Assigned task: Without the images, repeat every line of the listing exactly.

──────── Data for processing

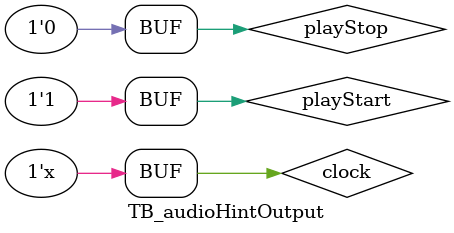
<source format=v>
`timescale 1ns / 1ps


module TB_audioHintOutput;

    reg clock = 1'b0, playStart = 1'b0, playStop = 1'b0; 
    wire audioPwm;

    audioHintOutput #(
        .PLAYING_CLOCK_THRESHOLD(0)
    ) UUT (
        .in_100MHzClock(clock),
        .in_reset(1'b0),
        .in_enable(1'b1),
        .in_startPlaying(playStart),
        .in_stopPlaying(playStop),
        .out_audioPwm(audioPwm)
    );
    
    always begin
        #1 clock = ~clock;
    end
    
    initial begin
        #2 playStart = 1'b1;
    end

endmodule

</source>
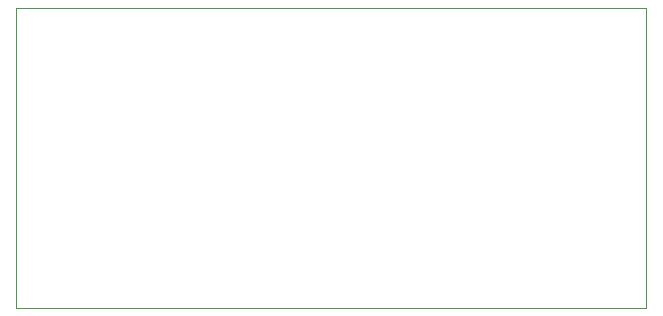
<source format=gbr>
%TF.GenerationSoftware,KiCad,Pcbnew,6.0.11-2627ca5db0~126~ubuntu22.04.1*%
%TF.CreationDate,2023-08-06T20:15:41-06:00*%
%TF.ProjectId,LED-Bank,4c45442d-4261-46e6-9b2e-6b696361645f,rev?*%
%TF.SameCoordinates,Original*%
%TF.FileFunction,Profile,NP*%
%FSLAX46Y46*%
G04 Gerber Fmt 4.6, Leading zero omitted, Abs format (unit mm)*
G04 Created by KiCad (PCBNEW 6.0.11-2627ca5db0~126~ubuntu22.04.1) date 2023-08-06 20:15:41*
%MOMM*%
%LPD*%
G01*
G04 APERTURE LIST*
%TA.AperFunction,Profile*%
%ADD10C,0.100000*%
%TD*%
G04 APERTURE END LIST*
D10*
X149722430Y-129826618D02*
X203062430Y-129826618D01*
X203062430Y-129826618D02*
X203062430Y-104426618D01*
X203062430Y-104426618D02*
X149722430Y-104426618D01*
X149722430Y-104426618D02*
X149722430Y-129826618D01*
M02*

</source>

────────────────

Completed task:
<source format=v>
`timescale 1ns / 1ps


module TB_audioHintOutput;

    reg clock = 1'b0, playStart = 1'b0, playStop = 1'b0; 
    wire audioPwm;

    audioHintOutput #(
        .PLAYING_CLOCK_THRESHOLD(0)
    ) UUT (
        .in_100MHzClock(clock),
        .in_reset(1'b0),
        .in_enable(1'b1),
        .in_startPlaying(playStart),
        .in_stopPlaying(playStop),
        .out_audioPwm(audioPwm)
    );
    
    always begin
        #1 clock = ~clock;
    end
    
    initial begin
        #2 playStart = 1'b1;
    end

endmodule

</source>
<source format=gbr>
%TF.GenerationSoftware,KiCad,Pcbnew,6.0.11-2627ca5db0~126~ubuntu22.04.1*%
%TF.CreationDate,2023-08-06T20:15:41-06:00*%
%TF.ProjectId,LED-Bank,4c45442d-4261-46e6-9b2e-6b696361645f,rev?*%
%TF.SameCoordinates,Original*%
%TF.FileFunction,Profile,NP*%
%FSLAX46Y46*%
G04 Gerber Fmt 4.6, Leading zero omitted, Abs format (unit mm)*
G04 Created by KiCad (PCBNEW 6.0.11-2627ca5db0~126~ubuntu22.04.1) date 2023-08-06 20:15:41*
%MOMM*%
%LPD*%
G01*
G04 APERTURE LIST*
%TA.AperFunction,Profile*%
%ADD10C,0.100000*%
%TD*%
G04 APERTURE END LIST*
D10*
X149722430Y-129826618D02*
X203062430Y-129826618D01*
X203062430Y-129826618D02*
X203062430Y-104426618D01*
X203062430Y-104426618D02*
X149722430Y-104426618D01*
X149722430Y-104426618D02*
X149722430Y-129826618D01*
M02*

</source>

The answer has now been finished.